Marisol looked Sergei straight in the face. “I want the glass back, and no extra copies,” she said.
“You have my word,” Sergei said. “The money?”
Marisol pulled out an envelope. “Half up-front?” she asked.
“Fine,” he said, and pocketed the cash.
“Five for you, five for Gavril,” she said. “You’re not gonna count it?”
“I have complete confidence,” he said.
* * *
Marisol dreamed of the beach. La playa in Puerto Rico. Not her grandmother’s house, but familiar. Waves crashed nearby, and she dozed in the afternoon sun. She could feel the gentle press of another body beside her.
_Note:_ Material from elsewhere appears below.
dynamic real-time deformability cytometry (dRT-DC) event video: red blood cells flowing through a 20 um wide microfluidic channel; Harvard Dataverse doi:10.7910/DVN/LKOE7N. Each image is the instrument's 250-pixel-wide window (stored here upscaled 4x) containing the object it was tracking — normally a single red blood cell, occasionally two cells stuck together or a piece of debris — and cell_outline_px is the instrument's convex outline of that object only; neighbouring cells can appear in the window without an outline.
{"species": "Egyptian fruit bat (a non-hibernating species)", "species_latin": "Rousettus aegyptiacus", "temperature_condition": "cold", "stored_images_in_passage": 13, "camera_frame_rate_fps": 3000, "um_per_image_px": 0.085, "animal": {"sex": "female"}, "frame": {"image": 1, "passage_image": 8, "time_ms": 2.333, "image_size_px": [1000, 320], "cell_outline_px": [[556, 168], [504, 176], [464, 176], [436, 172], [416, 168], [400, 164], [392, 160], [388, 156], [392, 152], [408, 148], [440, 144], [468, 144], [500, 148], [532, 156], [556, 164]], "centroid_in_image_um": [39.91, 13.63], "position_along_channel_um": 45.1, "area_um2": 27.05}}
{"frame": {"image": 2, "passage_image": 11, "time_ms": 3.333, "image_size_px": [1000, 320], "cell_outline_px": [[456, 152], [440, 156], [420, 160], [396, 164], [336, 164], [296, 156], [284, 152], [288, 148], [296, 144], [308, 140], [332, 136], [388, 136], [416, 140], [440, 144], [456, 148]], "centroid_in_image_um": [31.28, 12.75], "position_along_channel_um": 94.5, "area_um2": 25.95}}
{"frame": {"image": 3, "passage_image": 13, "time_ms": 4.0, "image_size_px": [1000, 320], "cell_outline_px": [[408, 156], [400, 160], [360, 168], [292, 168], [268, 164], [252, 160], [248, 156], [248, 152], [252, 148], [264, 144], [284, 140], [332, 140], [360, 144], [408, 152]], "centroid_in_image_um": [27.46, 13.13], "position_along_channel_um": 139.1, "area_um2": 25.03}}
A welcome hand reached for hers in the sand. A soft kiss on her forehead. Raul.
“Voy en el agua, guapa,” he whispered.
She squinted into the sunlight. “Don’t go without me,” she said.
Raul stood over her, smiling, his broad shoulders silhouetted against the sky. “Pues, ven.”
He reached a hand out and she took it. He helped her up, practically lifting her. As she rose, sand stuck to the back of her body.
They held hands. Raul’s palm was cool and smooth as they walked to the ocean’s edge.
A wave lapped their feet. The water was warm, and they waded in. They were simultaneously looking out to sea and looking into each other’s eyes. They waded deeper, and with each wave, more of the sand on Marisol’s body fell away.